As we begin a new year and say goodbye to one that has been difficult for many of us, now can be a good opportunity to reflect on how we might better certain areas of our lives. A New Year doesn’t mean turning your life upside-down, but it can be motivating to consider which small changes might create healthy, positive impacts on our lifestyles during the current lockdown.
Here are some tips for small changes that have positive benefits on physical and mental health, and can lead to a healthier lifestyle this new year.
- Make time for simple exercise -
Not only is exercise good for keeping your body healthy and strong, but the physical benefits it has can help to significantly lift your mood. Exercise reduces the body’s stress hormones and increases the production of endorphins – the body’s natural painkillers! Try going on short walks, doing exercise that you enjoy (e.g. yoga) or if you’re feeling motivated, following some online workout videos.
- Eat a balanced diet -
Eating a balanced diet is important for keeping us fit and healthy, which can also contribute to having a better mood as well. A balanced diet means eating a wide variety of foods with good nutritional value – services like Change4Life and the NHS 5 A Day scheme have some great tips on getting to know what makes a healthy diet.
- Drink more water -
Our bodies are made up of about 60% water, so it’s no wonder that being dehydrated can affect us both physically and mentally. Research has shown that being dehydrated can affect memory, mood and physical pain like headaches and digestive problems. It’s recommended to drink between 6-8 cups of water per day – and if you don’t like the taste of water, sparkling water or adding a slice of lemon can be a great alternative.
- Get enough sleep -
In our busy lives, we can sometimes forget how important it is to rest. It’s recommended that adults get between 6-9 hours of sleep per night, so try and make time in the evenings to get a good night’s sleep. If you struggle with falling or staying asleep, here are some tips from the NHS website to tackle it.
- Breathe -
It’s easy to underestimate the effect that breathing can have on our body, but it is a great tool for helping to manage daily stress. Taking a few moments per day to focus on deep breathing, particularly when you’re stressed, can help to elevate your mood and reduce anxiety. There are various apps, videos and advice online that can guide you through helpful breathing techniques, including this video from Every Mind Matters.

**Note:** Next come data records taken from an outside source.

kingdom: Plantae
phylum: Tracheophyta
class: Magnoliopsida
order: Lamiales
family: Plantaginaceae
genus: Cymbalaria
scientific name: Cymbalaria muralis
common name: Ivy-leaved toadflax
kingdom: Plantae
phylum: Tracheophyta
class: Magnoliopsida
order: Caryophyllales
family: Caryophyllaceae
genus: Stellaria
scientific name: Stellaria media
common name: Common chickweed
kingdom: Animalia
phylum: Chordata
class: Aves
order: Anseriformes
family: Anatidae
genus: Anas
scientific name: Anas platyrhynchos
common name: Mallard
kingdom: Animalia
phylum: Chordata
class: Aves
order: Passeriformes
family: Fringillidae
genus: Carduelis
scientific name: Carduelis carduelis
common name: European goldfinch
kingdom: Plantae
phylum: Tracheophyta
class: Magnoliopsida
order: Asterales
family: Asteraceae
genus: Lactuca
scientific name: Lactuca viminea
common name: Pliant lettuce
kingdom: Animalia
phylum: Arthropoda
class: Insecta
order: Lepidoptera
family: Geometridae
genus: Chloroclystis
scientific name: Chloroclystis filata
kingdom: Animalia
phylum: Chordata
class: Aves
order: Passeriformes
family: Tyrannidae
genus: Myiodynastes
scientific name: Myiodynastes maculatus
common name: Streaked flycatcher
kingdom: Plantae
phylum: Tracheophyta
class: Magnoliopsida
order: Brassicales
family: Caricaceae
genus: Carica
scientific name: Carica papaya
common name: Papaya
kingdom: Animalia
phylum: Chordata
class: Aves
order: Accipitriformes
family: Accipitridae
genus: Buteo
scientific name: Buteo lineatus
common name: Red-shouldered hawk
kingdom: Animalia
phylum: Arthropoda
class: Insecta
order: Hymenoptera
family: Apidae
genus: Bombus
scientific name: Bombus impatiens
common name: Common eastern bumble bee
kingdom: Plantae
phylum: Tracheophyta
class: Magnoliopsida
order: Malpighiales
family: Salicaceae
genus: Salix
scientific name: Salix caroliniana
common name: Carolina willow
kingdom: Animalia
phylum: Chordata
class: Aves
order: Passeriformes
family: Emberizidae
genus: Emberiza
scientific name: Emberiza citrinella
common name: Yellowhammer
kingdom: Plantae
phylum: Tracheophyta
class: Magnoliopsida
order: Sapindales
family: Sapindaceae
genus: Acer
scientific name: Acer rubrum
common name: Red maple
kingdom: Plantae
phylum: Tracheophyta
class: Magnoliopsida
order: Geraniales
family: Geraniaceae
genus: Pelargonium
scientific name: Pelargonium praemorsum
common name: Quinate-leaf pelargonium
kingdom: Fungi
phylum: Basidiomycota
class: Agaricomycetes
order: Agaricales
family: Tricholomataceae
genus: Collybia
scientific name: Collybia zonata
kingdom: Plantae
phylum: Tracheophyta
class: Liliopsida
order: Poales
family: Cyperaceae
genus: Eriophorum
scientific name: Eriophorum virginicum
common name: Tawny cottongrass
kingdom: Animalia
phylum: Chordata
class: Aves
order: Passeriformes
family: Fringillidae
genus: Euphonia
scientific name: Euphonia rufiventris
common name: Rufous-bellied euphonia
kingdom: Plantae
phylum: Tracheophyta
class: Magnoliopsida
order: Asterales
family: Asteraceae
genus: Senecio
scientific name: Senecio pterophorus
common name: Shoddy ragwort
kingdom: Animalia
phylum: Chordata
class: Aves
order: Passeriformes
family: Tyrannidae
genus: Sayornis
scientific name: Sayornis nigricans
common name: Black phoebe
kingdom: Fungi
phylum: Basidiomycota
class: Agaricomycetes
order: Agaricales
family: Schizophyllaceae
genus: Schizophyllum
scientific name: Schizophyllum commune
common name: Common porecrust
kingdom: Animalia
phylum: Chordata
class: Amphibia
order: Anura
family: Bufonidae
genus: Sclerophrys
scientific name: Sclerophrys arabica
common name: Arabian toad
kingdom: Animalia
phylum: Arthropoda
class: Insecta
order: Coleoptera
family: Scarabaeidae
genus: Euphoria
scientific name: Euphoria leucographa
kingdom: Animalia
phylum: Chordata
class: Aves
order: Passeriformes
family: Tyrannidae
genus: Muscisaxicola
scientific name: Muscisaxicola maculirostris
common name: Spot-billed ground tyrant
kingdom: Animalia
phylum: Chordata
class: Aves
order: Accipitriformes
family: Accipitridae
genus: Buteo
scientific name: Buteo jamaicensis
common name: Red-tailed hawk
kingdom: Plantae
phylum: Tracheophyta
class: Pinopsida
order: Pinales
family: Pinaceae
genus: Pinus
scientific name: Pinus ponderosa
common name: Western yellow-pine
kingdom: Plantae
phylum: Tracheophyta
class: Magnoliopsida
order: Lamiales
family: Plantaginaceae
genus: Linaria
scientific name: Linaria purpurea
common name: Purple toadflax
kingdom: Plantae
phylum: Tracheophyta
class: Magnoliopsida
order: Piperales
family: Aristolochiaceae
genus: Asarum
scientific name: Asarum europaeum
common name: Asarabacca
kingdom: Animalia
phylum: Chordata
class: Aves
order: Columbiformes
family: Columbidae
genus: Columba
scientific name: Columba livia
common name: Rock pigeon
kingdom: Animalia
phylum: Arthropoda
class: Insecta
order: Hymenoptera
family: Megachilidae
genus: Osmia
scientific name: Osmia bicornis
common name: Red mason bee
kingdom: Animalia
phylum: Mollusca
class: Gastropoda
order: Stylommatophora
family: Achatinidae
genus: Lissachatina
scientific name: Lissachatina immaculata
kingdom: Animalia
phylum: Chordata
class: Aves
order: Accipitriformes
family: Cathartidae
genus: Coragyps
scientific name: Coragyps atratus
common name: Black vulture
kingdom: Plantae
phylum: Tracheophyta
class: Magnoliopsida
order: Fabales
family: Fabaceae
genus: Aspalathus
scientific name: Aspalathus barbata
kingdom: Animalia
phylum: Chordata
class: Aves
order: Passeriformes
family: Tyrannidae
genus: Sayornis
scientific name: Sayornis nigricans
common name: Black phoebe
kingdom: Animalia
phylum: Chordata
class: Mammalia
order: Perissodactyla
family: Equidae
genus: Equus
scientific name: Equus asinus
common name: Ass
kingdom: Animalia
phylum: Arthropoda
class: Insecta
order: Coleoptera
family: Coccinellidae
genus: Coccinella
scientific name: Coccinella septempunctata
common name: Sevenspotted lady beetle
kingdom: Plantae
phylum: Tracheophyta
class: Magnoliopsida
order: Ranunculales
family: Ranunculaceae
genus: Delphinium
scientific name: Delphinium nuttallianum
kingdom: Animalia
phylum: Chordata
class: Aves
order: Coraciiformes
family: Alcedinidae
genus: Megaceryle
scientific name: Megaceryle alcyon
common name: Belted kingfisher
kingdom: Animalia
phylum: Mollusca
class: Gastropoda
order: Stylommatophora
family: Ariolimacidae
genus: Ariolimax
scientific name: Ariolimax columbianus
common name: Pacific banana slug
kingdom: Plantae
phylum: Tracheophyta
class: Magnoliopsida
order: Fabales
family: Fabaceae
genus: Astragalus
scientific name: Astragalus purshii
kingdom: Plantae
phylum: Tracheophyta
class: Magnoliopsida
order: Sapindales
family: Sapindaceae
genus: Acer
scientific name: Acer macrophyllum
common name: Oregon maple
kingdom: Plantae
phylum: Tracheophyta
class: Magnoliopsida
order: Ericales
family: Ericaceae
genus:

- Make time to reach out to your support network -
With every responsibility seeming like the top priority, it’s important that we take time out from our busy lives to connect with the people closest to us. Having a good support network made of friends, family or even colleagues is important for mental wellbeing, helping us to deal with stress and feelings of loneliness. Making a note to meet, call or video chat with someone can be a good way of remembering to catch up.
- Focus on your personal interests -
Remember that you deserve rest and to take breaks for yourself when you need them. Spend more time on activities you personally enjoy, which can be anything from playing an instrument, doing a sport or even just reading a book.
- Practice mindfulness -
Mindfulness is a technique that simply refers to paying more attention to what’s happening in the present moment. It can help you to cope with difficult thoughts, stress and to generally become more self-aware about how you’re feeling. Mind has lots of mindfulness exercises for you to try out, from mindful movement (walking or running) to colouring and drawing.
- Cut down on screen time -
The Internet can be a great tool, but it’s important to create a balance between being online and offline to make the most of what’s around you. You might notice some signs that you might need to take a break from screens, such as if you’re feeling disconnected from others or if it’s causing additional anxiety. If you’re struggling to switch off from the online world, here are some tips from Mind to try out.
- Spend time in nature –
It’s a well-known fact that spending time in nature has been found to help with stress and mental health. Whether it’s taking a walk in a nearby nature park, or trying your green thumb at gardening yourself – try and move from the screen to a greener space.